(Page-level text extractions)
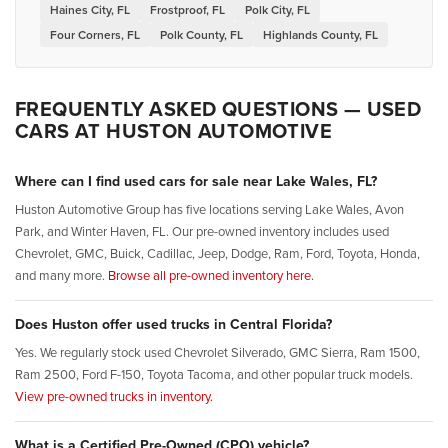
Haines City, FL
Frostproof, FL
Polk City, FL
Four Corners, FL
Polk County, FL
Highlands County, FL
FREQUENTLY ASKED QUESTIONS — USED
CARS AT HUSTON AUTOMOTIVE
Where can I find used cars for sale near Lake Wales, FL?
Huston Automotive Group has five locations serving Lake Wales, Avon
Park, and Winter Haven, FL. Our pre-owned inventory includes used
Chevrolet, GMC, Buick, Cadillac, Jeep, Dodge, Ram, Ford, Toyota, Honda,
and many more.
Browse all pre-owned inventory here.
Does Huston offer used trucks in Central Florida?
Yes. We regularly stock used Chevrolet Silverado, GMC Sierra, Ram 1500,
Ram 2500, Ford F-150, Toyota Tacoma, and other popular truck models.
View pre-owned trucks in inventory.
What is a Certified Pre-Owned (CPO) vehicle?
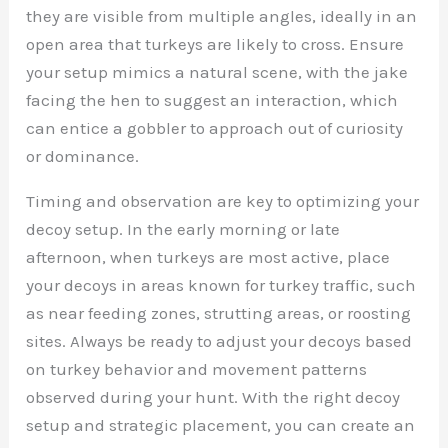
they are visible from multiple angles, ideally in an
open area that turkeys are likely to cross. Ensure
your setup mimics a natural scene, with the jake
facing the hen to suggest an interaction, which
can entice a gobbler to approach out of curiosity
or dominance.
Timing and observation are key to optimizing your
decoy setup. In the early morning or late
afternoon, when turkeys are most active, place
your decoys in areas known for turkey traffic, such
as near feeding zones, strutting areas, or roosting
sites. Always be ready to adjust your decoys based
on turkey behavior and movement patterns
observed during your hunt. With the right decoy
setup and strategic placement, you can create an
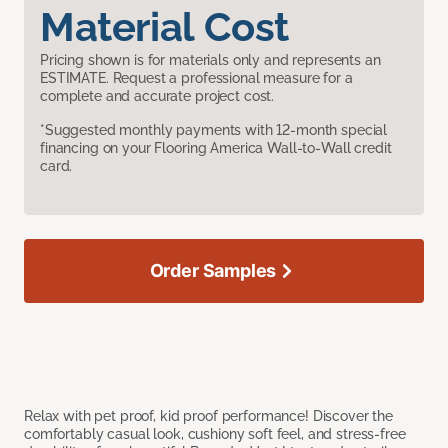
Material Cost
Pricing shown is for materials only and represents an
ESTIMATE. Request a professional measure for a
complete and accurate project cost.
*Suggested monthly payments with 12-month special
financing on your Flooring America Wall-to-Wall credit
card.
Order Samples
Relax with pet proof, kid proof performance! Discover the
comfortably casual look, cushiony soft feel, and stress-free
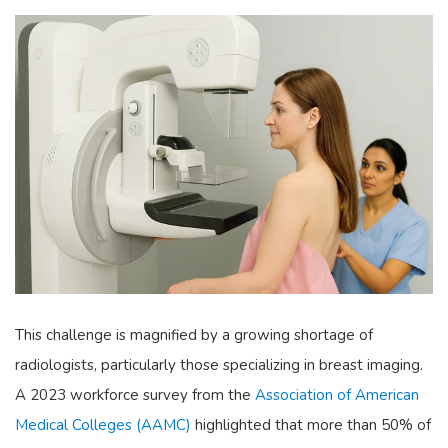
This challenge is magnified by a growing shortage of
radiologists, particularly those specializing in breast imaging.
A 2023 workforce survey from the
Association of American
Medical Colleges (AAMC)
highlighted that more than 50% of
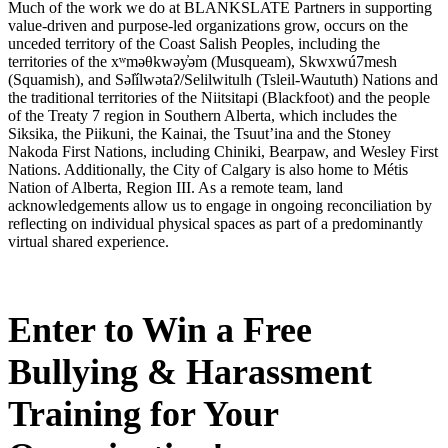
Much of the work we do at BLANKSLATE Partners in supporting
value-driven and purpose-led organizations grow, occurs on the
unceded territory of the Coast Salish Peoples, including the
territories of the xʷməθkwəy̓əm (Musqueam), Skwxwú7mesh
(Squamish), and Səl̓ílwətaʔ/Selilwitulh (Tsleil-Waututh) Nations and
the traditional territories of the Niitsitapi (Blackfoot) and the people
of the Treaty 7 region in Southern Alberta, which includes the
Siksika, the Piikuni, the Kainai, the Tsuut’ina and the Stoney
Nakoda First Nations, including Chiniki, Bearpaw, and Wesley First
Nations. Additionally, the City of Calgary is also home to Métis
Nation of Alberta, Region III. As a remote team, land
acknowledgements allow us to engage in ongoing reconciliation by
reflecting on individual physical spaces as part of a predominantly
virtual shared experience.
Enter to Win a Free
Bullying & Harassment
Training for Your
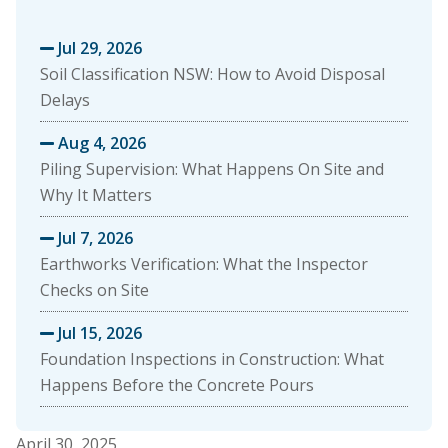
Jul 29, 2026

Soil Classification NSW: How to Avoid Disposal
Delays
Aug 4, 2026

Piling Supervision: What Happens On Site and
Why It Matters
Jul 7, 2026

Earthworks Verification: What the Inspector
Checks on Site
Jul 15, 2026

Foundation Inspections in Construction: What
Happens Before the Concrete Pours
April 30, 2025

* * *

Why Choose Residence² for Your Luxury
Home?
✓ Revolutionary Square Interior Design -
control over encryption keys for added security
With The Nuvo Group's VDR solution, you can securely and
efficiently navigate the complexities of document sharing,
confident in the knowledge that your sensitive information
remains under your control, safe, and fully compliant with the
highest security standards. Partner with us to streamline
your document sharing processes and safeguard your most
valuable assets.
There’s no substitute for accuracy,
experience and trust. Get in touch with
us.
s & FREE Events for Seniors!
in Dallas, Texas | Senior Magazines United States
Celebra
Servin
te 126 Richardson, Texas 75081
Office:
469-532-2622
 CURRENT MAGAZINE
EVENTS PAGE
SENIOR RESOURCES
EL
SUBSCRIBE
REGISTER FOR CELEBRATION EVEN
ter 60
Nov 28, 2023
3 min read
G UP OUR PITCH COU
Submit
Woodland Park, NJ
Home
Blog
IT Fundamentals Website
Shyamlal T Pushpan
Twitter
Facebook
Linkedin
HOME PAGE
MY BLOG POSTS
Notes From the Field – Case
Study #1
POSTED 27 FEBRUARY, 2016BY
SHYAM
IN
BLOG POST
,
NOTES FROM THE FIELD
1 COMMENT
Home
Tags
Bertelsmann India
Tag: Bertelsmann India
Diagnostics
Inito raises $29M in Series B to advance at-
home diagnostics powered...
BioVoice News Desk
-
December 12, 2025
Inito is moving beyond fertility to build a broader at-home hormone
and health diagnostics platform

• Task statement
Using the entries above, repeat exactly the lines from the one with "observed during your" to the one with "Foundation Inspections in Construction: What", both included, and leave the pictures behind.

• Response to the task
observed during your hunt. With the right decoy
setup and strategic placement, you can create an
Material Cost
Pricing shown is for materials only and represents an
ESTIMATE. Request a professional measure for a
complete and accurate project cost.
*Suggested monthly payments with 12-month special
financing on your Flooring America Wall-to-Wall credit
card.
Order Samples
Relax with pet proof, kid proof performance! Discover the
comfortably casual look, cushiony soft feel, and stress-free
This challenge is magnified by a growing shortage of
radiologists, particularly those specializing in breast imaging.
A 2023 workforce survey from the
Association of American
Medical Colleges (AAMC)
highlighted that more than 50% of
Much of the work we do at BLANKSLATE Partners in supporting
value-driven and purpose-led organizations grow, occurs on the
unceded territory of the Coast Salish Peoples, including the
territories of the xʷməθkwəy̓əm (Musqueam), Skwxwú7mesh
(Squamish), and Səl̓ílwətaʔ/Selilwitulh (Tsleil-Waututh) Nations and
the traditional territories of the Niitsitapi (Blackfoot) and the people
of the Treaty 7 region in Southern Alberta, which includes the
Siksika, the Piikuni, the Kainai, the Tsuut’ina and the Stoney
Nakoda First Nations, including Chiniki, Bearpaw, and Wesley First
Nations. Additionally, the City of Calgary is also home to Métis
Nation of Alberta, Region III. As a remote team, land
acknowledgements allow us to engage in ongoing reconciliation by
reflecting on individual physical spaces as part of a predominantly
virtual shared experience.
Enter to Win a Free
Bullying & Harassment
Training for Your
Jul 29, 2026

Soil Classification NSW: How to Avoid Disposal
Delays
Aug 4, 2026

Piling Supervision: What Happens On Site and
Why It Matters
Jul 7, 2026

Earthworks Verification: What the Inspector
Checks on Site
Jul 15, 2026

Foundation Inspections in Construction: What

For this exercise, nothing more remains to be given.